• [Information]:
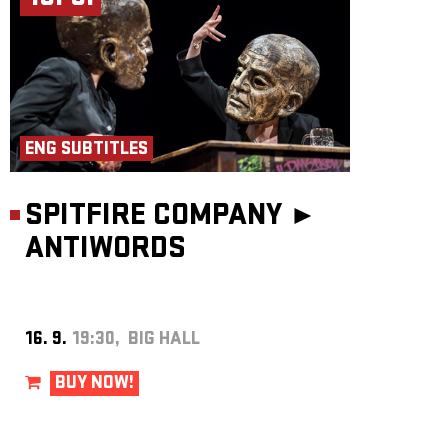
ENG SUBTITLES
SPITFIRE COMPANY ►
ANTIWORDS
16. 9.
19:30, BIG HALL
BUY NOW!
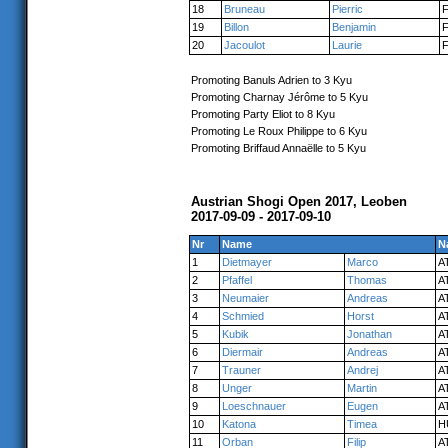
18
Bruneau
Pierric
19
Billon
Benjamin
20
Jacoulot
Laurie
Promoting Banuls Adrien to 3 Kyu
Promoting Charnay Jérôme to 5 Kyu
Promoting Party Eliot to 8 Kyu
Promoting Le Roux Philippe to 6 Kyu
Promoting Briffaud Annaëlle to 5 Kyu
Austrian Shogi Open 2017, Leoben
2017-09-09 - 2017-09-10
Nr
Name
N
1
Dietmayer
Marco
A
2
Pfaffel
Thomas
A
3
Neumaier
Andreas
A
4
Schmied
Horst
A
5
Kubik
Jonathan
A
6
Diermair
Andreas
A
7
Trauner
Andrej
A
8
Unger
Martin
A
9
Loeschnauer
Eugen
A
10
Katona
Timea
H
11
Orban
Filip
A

--

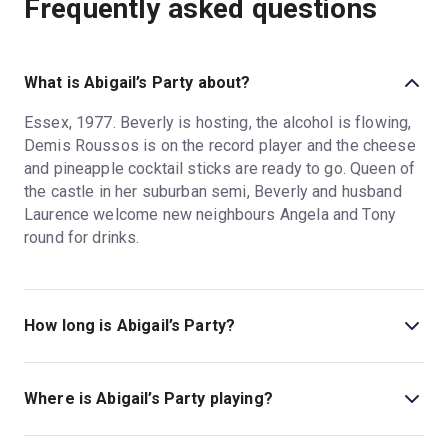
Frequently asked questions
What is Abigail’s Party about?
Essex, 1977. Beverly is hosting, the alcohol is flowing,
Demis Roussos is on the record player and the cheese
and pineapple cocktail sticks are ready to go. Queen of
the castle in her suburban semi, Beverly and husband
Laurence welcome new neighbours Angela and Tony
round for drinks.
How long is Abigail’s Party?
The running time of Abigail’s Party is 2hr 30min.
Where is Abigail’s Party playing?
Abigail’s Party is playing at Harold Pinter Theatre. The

--

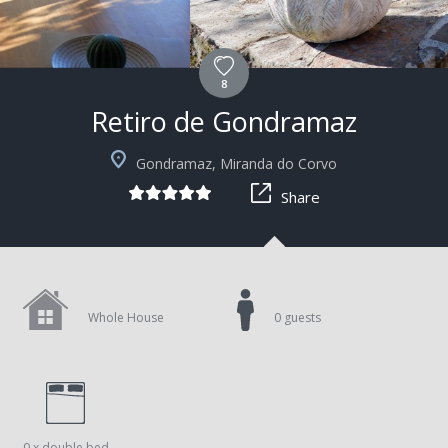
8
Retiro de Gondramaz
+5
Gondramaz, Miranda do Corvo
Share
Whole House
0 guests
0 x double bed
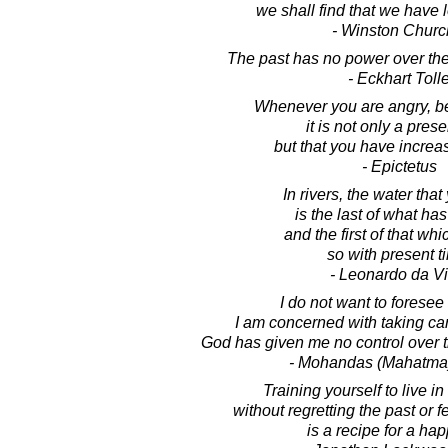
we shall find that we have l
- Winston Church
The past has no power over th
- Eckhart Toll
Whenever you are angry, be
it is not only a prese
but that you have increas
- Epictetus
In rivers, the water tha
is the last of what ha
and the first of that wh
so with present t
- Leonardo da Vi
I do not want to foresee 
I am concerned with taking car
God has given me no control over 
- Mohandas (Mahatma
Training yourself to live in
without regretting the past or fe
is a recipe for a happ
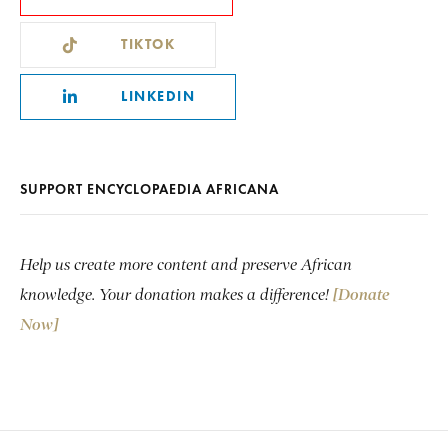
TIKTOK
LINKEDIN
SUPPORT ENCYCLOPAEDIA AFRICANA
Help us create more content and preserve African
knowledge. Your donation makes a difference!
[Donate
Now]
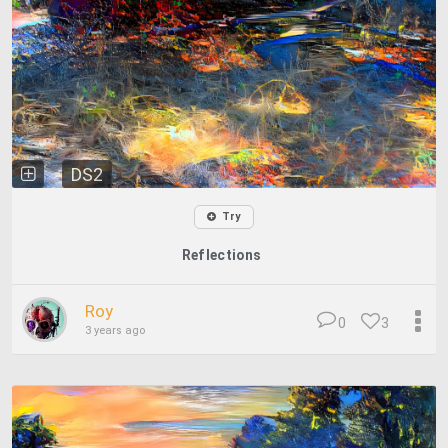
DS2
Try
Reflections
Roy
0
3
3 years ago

• [What the exercise asks]: Going through the data above, please tally the lines that contain the string "Gondramaz" and return only the total.

• [Output]: 2